■ TEKS YANG DITAMPILKAN:
※ ※ ※
BAB I
A. Latar belakang Masalah
Ajaran agama sebagai suatu
nilai-nilai kehidupan yang telah ada semenjak dahulupun harus harus berkembang
mengikuti arus kehidupan manusia. Artinya dengan ajaran agama yang telah ada
harus mampu mengontrol dan memfilter perkembangan kehidupan manusia agar tidak
keluar dari ajaran agamanya tersebut.
Di Indonesia,
MUI sebagai lembaga keagamaan di bawah naungan negara menjadi lembaga yang
sangat penting perannya unutk mengontrol perkembangan kehidupan di aspek
hukum keagamaan. Melihat dari pentingnya hal itu, penulis dengan penulisan makalah ini akan menguraikan tentang sejarah terbentujnya lembaga MUI, peran MUI, bentuk-bentuk kelembagaan MUI selama ini, di ambil melalui tala’ah dalam buku-buku yang
dijadikan sebagai referensi penulis dalam penulisan makalah.
Dewan Syariah Nasional Majelis Ulama Indonesia (DSN-MUI) dibentuk dalam
rangka mewujudkan aspirasi umat Islam mengenai masalah perekonomian dan
mendorong penerapan ajaran Islam dalam bidang perekonomian/keuangan yang
dilaksanakan sesuai dengan tuntunan syariat Islam. Pembentukan
DSN-MUI merupakan langkah efisiensi dan koordinasi para ulama dalam menanggapi
isu-isu yang berhubungan dengan masalah ekonomi/keuangan.
※ ※ ※
■ SOAL TERTULIS A: Susun sebagai daftar bernomor semua baris katalog dari baris pertama sampai baris yang memuat "collection date as typed: Transcribed", termasuk kedua ujungnya. Jangan sertakan baris kosong.

■ DATA SOAL:
※ ※ ※
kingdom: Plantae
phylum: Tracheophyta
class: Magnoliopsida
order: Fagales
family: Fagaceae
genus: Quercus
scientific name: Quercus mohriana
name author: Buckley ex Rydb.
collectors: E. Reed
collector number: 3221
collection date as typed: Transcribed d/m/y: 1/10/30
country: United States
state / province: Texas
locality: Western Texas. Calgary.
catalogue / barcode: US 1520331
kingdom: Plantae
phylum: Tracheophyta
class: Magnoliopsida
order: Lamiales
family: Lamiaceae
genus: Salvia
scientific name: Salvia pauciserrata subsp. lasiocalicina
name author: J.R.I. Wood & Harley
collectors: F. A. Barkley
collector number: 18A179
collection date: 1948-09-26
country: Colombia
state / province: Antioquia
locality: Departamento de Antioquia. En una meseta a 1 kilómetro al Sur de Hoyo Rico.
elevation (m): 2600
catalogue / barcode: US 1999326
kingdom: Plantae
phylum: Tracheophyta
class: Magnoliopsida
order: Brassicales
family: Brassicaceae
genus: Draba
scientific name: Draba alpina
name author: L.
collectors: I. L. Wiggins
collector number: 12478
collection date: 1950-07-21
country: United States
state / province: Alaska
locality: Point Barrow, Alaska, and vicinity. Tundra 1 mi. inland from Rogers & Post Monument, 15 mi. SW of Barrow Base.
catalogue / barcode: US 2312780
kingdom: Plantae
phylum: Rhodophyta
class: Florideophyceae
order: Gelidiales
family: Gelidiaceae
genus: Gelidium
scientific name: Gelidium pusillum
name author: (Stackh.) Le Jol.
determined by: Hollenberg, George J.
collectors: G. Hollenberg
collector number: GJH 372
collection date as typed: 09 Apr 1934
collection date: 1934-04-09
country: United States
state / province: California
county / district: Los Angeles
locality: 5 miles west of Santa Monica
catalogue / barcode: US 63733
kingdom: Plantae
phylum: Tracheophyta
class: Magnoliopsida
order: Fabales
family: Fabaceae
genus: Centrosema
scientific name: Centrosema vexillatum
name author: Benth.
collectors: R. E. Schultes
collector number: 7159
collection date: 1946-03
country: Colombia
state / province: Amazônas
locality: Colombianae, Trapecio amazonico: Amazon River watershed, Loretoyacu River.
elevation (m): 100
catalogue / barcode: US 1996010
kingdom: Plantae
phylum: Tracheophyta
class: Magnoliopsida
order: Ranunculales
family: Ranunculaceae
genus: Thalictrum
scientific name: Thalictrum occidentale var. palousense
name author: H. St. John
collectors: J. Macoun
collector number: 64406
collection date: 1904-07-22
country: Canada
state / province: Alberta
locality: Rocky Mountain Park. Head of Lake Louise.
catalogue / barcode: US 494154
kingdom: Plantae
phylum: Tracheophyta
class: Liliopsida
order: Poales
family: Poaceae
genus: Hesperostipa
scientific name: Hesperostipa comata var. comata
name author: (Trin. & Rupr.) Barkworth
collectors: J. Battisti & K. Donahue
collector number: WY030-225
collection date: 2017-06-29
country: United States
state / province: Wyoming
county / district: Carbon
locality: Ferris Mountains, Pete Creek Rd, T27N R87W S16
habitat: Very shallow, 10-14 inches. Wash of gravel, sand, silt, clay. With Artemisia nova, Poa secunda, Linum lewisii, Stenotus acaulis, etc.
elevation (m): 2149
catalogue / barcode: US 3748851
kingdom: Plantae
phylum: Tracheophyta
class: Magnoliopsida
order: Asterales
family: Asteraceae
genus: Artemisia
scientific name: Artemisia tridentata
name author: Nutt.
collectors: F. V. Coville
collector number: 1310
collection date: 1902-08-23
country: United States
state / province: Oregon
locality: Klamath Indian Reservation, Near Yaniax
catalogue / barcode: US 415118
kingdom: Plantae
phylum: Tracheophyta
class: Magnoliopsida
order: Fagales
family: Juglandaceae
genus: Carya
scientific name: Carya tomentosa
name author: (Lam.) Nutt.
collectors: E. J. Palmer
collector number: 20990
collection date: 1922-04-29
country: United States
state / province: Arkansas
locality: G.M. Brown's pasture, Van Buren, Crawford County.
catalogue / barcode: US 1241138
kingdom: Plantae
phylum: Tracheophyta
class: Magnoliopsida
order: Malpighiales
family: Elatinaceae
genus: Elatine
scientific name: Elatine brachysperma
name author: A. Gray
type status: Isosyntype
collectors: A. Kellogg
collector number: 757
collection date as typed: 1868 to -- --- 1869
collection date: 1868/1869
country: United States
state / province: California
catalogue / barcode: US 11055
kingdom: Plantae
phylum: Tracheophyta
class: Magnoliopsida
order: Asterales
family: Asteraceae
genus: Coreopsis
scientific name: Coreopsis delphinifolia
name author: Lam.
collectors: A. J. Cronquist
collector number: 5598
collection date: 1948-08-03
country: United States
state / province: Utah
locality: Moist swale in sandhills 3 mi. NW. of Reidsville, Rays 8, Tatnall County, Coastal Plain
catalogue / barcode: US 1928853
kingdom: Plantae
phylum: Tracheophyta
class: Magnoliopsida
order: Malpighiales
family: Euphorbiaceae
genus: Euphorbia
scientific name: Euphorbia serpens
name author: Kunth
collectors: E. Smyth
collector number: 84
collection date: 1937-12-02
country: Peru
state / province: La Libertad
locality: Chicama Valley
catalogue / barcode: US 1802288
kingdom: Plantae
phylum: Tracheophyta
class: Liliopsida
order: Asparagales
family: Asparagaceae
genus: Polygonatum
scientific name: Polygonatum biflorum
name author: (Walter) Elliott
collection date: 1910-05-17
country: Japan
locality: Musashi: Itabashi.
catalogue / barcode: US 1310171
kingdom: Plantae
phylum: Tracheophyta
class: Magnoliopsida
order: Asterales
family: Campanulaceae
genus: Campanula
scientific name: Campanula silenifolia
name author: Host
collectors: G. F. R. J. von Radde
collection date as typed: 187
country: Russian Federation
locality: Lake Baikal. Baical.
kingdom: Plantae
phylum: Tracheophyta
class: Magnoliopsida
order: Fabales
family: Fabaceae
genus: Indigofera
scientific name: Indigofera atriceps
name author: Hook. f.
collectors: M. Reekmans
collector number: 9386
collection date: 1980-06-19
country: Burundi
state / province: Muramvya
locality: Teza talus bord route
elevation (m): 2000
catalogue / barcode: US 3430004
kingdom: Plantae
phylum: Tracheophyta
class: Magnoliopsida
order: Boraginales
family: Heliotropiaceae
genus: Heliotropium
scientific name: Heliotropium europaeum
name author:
※ ※ ※
■ SOAL TERTULIS B: Menurut tulisan tentang MUI di atas, mengapa Dewan Syariah Nasional Majelis Ulama Indonesia (DSN-MUI) dibentuk?

■ JAWABAN BENAR A:
1. kingdom: Plantae
2. phylum: Tracheophyta
3. class: Magnoliopsida
4. order: Fagales
5. family: Fagaceae
6. genus: Quercus
7. scientific name: Quercus mohriana
8. name author: Buckley ex Rydb.
9. collectors: E. Reed
10. collector number: 3221
11. collection date as typed: Transcribed d/m/y: 1/10/30

■ JAWABAN BENAR B: DSN-MUI dibentuk untuk mewujudkan aspirasi umat Islam mengenai masalah perekonomian dan untuk mendorong penerapan ajaran Islam di bidang perekonomian/keuangan sesuai tuntunan syariat Islam. Pembentukannya juga merupakan langkah efisiensi dan koordinasi para ulama dalam menanggapi isu-isu yang berhubungan dengan masalah ekonomi/keuangan.